| Task details |
According to the post about home Steam Deck players, why does the writer single out 60, 70 and 90 FPS as the frame rates the Steam Machine will reach?

═════ Exercise passage

I haven’t heard many people talking about a key group here.
There are quite a few people out there who play the Deck handheld 95% of the time, so they rarely dock it… but they also aren’t out and about traveling with it.
They just play it in comfy spots around their house, without ever really hooking it up to a larger screen extendedly. There are probably quite a few of them talking in this thread.
For any of these people wanting a performance upgrade: Steam Machine is going to be HUGE, and much better than switching to a slightly more powerful handheld at nearly the same price point.
These people can hook the SM up to a TV to check on it alone if needed… but primarily they will locally stream from it to their Decks. And it’ll absolutely crush 60/70/90 FPS (the common max display rates on the Deck screens, depending on what flavor you have and whether or not you’re overclocking the LCD display) at 800p, with graphics cranked WAY up on a ton of games.

══════════
═════ Recorded data

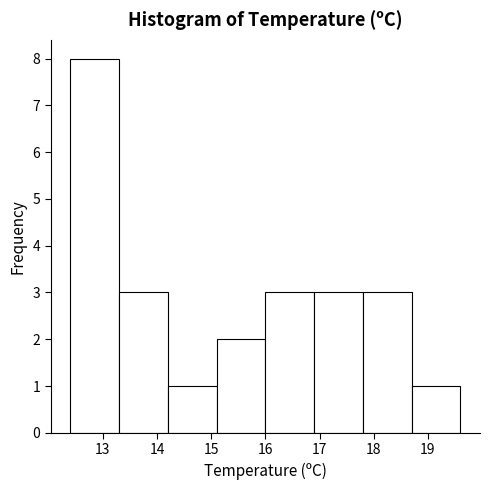

Reading left to right, transcribe this chart: for each bar, give the range it covers on the x-axis and its height. The values are not printed on the chart, so give them approximately, as read against the axis.

12.4 to 13.3: 8
13.3 to 14.2: 3
14.2 to 15.1: 1
15.1 to 16.0: 2
16.0 to 16.9: 3
16.9 to 17.8: 3
17.8 to 18.7: 3
18.7 to 19.6: 1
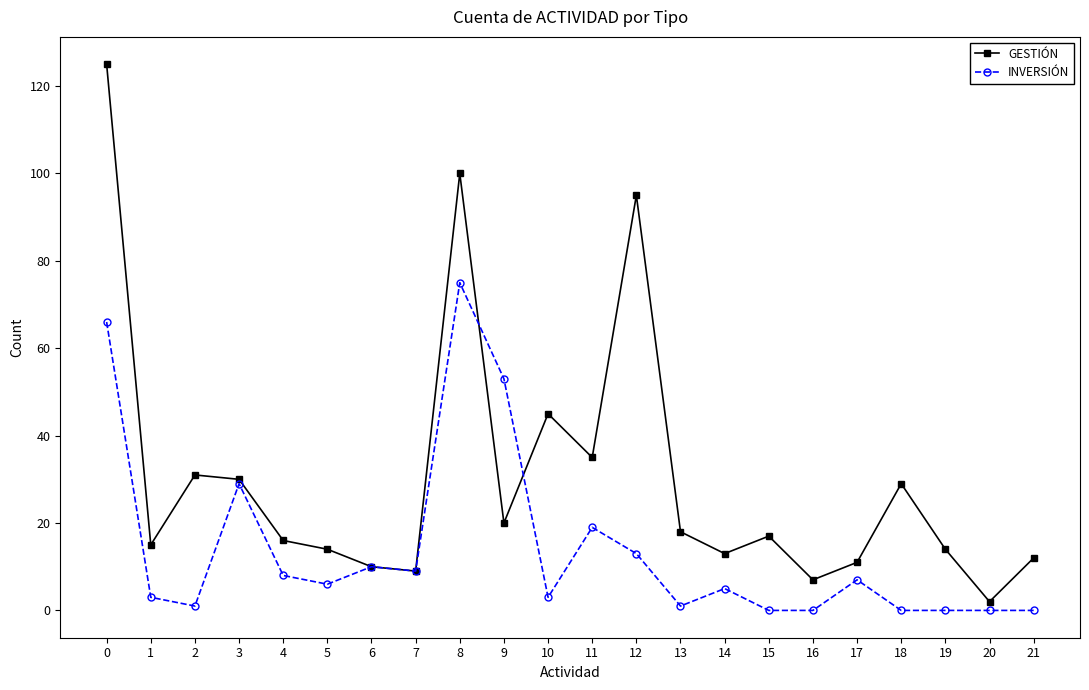

Between 8 and 12, which series saw the biggest shift?

INVERSIÓN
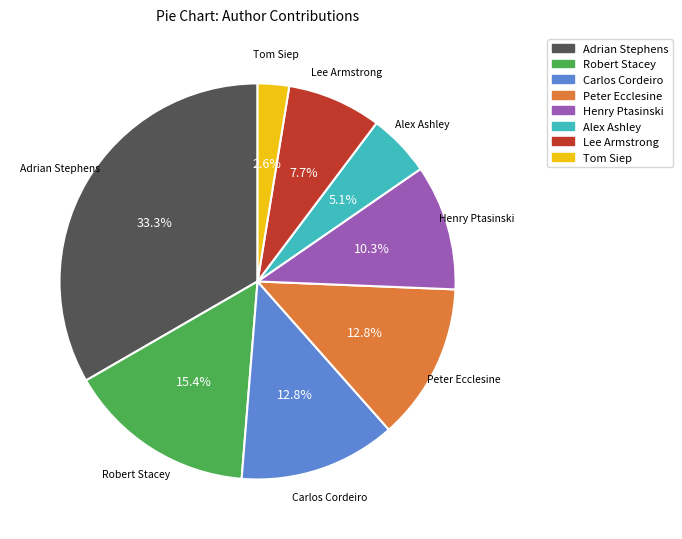

Is it true that Peter Ecclesine is 13% of the pie?

True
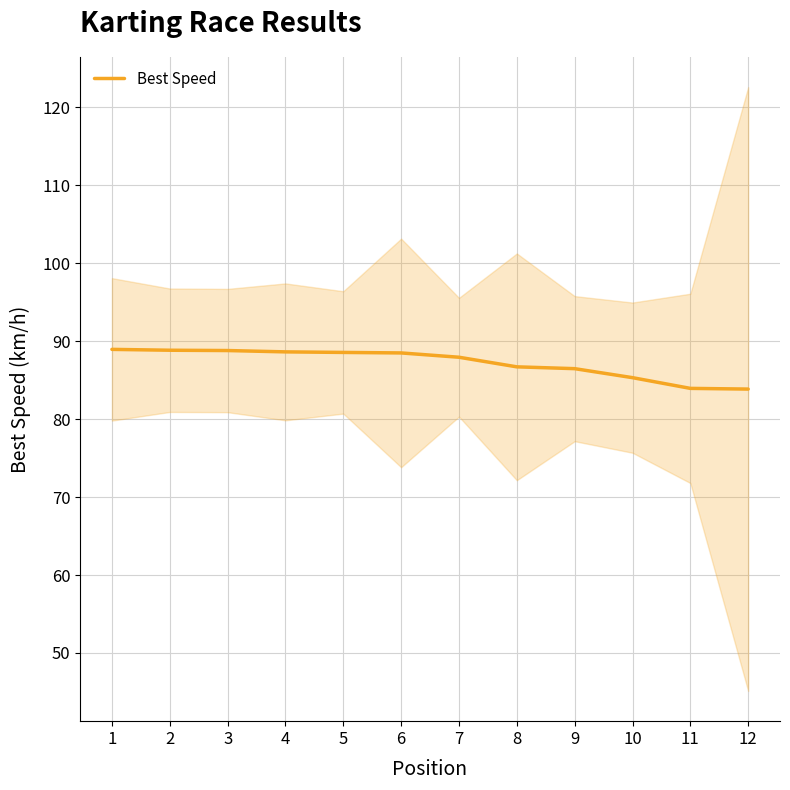

What is the difference between the values at 12 and 2?

5.0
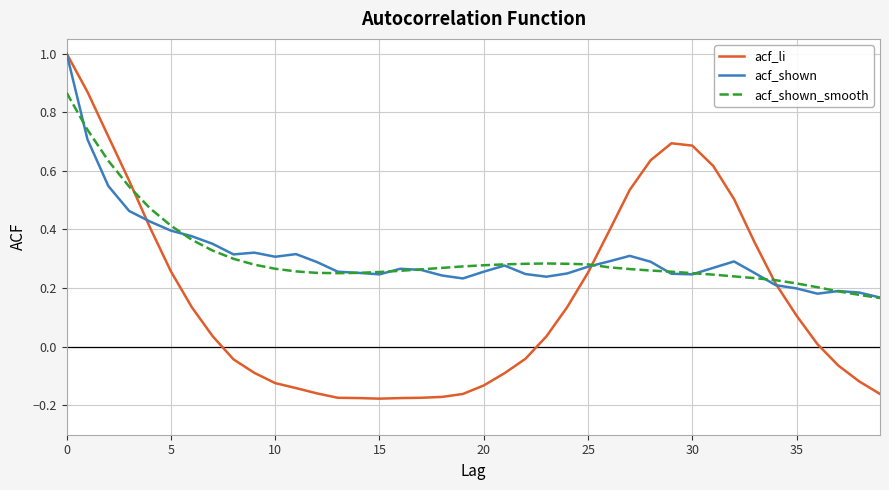

In acf_shown, how many points are higher than both neighbors (excluding endpoints)?

7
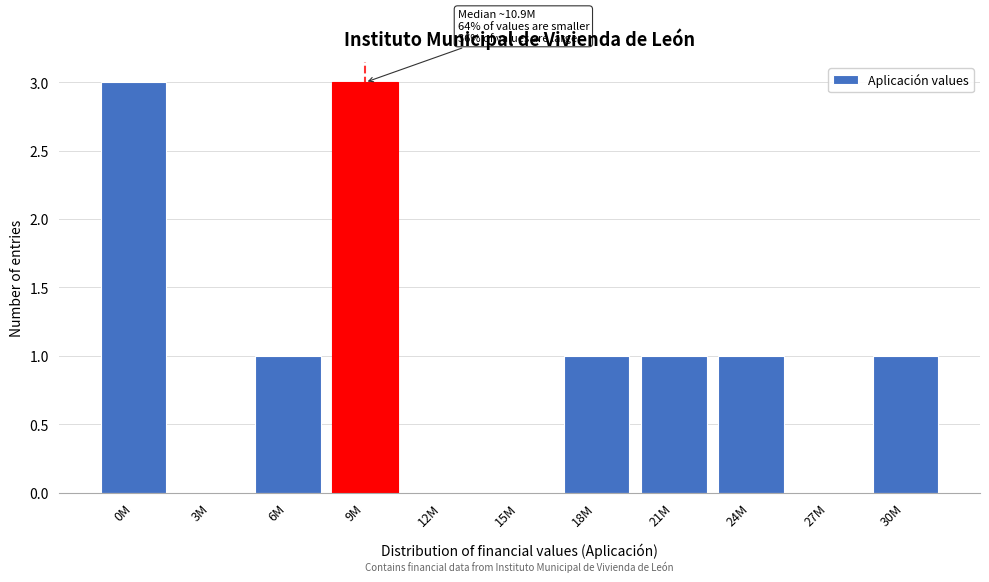

Reading left to right, transcribe all the data shown in this chart.

0M=3	3M=0	6M=1	9M=3	12M=0	15M=0	18M=1	21M=1	24M=1	27M=0	30M=1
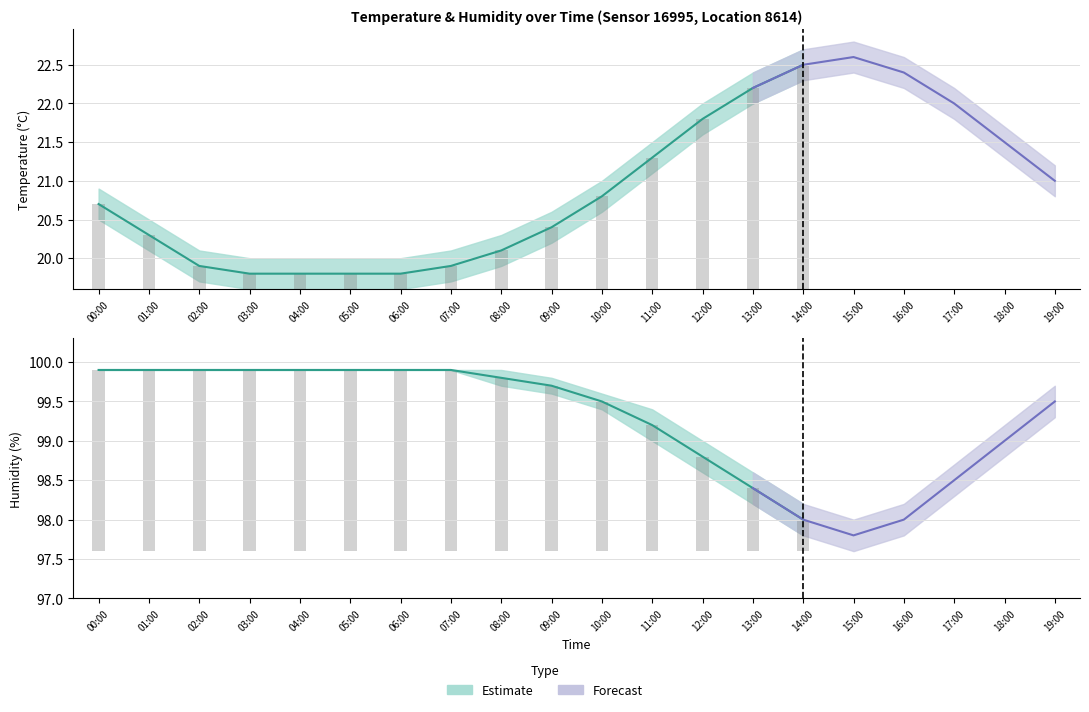

Reading right to left, what are all the values shown in this chart?

temperature: 21.0	21.5	22.0	22.4	22.6	22.5	22.2	21.8	21.3	20.8	20.4	20.1	19.9	19.8	19.8	19.8	19.8	19.9	20.3	20.7
temp_upper: 21.2	21.7	22.2	22.6	22.8	22.7	22.4	22.0	21.5	21.0	20.6	20.3	20.1	20.0	20.0	20.0	20.0	20.1	20.5	20.9
temp_lower: 20.8	21.3	21.8	22.2	22.4	22.3	22.0	21.6	21.1	20.6	20.2	19.9	19.7	19.6	19.6	19.6	19.6	19.7	20.1	20.5
humidity: 99.5	99.0	98.5	98.0	97.8	98.0	98.4	98.8	99.2	99.5	99.7	99.8	99.9	99.9	99.9	99.9	99.9	99.9	99.9	99.9
hum_upper: 99.7	99.2	98.7	98.2	98.0	98.2	98.6	99.0	99.4	99.6	99.8	99.9	99.9	99.9	99.9	99.9	99.9	99.9	99.9	99.9
hum_lower: 99.3	98.8	98.3	97.8	97.6	97.8	98.2	98.6	99.0	99.4	99.6	99.7	99.9	99.9	99.9	99.9	99.9	99.9	99.9	99.9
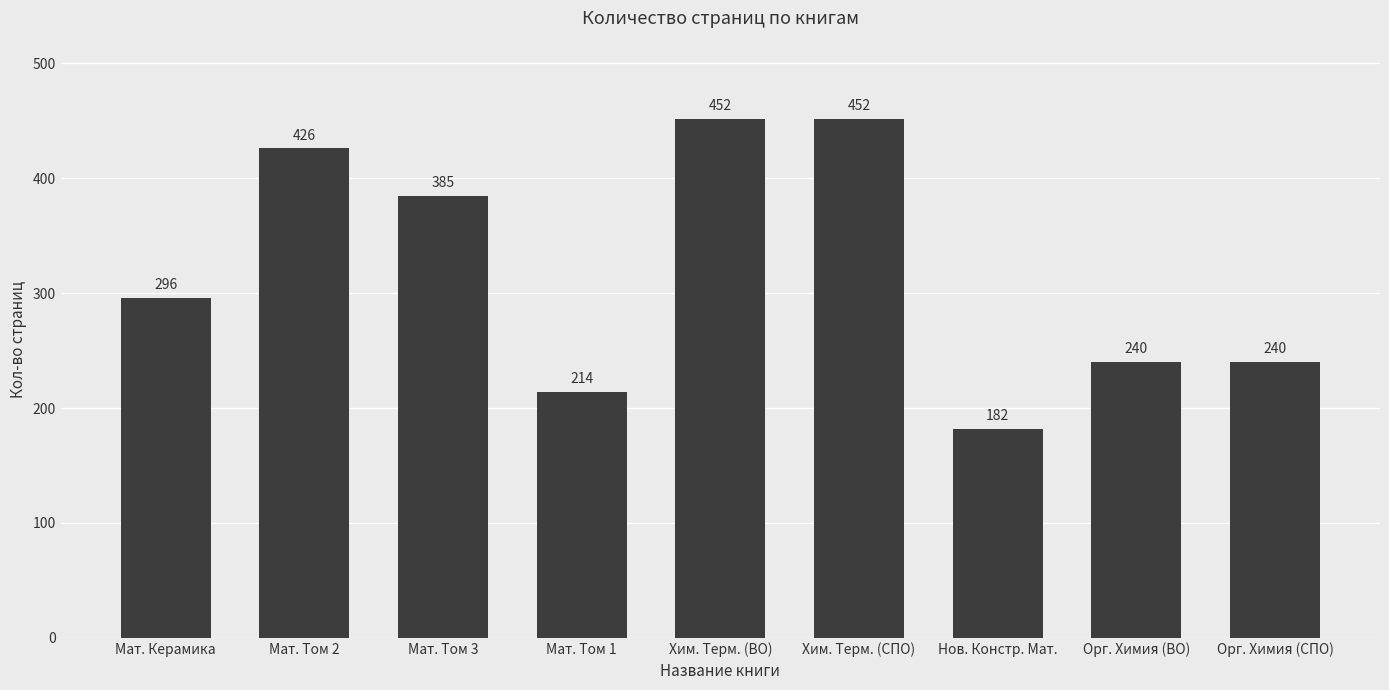

True or false: the data shows 347 at Мат. Том 1.

False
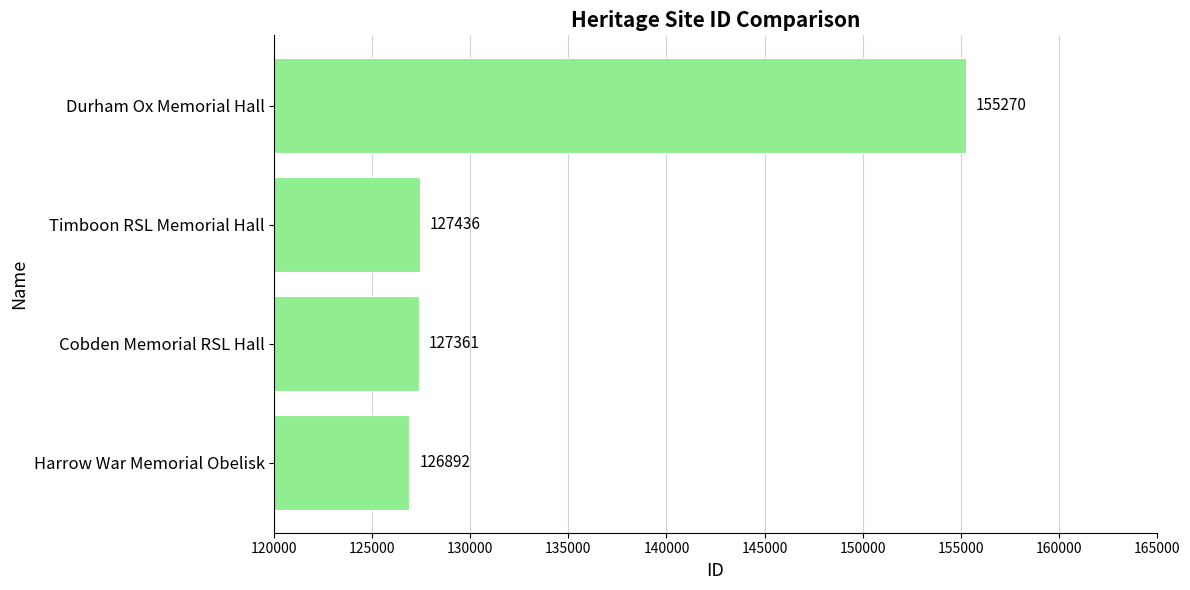

List the labels in order of value, smallest first.

Harrow War Memorial Obelisk, Cobden Memorial RSL Hall, Timboon RSL Memorial Hall, Durham Ox Memorial Hall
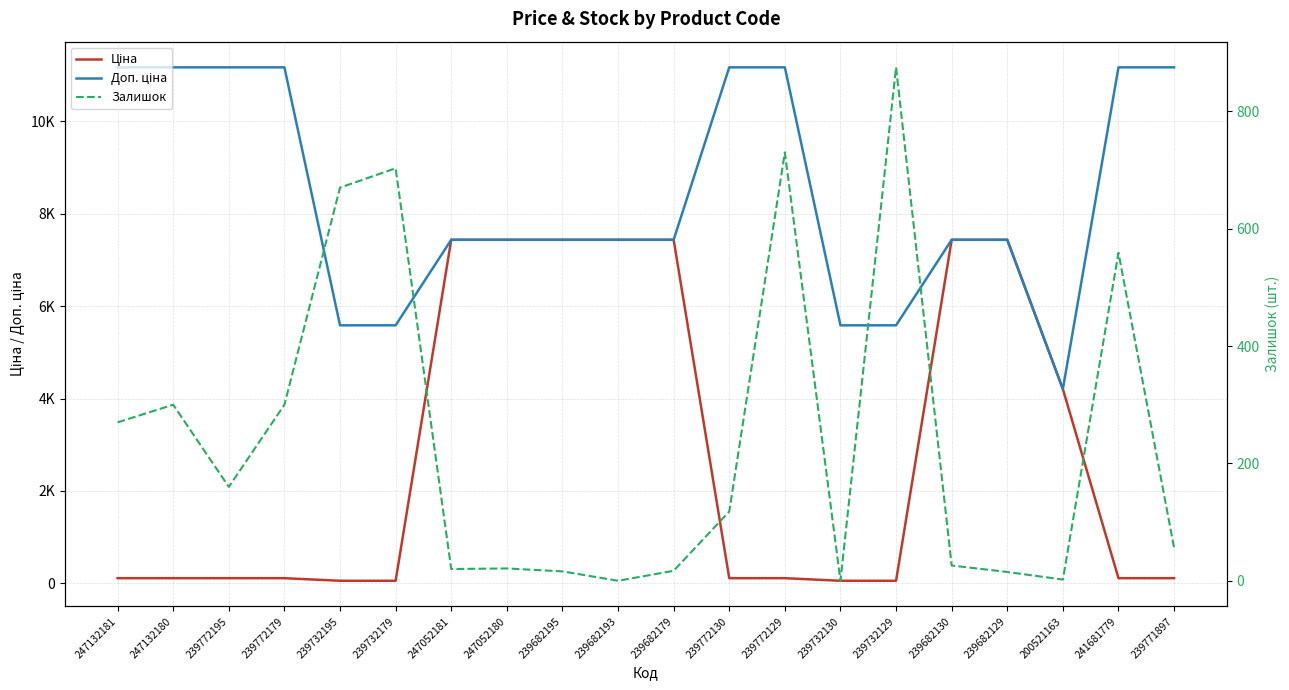

List the labels in order of Залишок value, smallest first.

239682193, 239732130, 200521163, 239682129, 239682195, 239682179, 247052181, 247052180, 239682130, 239771897, 239772130, 239772195, 247132181, 247132180, 239772179, 241681779, 239732195, 239732179, 239772129, 239732129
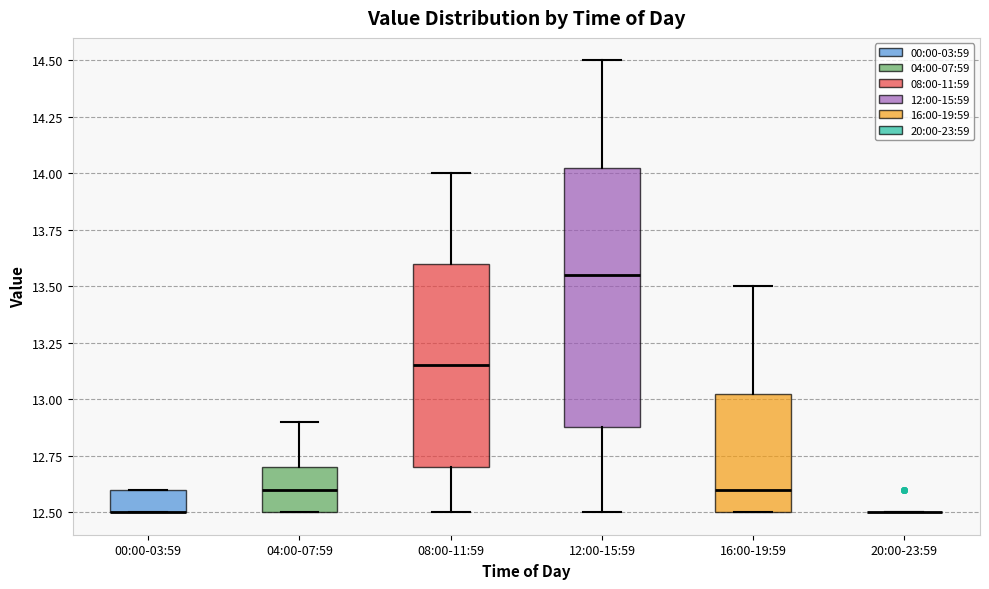

Where is the lower edge of the box for 16:00-19:59 on the y-axis? The values are not printed on the chart, so give them approximately, as read against the axis.

12.50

══════════

| Solution to this task |
Those are the common maximum display rates of Deck screens. Which one applies depends on the Deck model and on whether the LCD display is overclocked.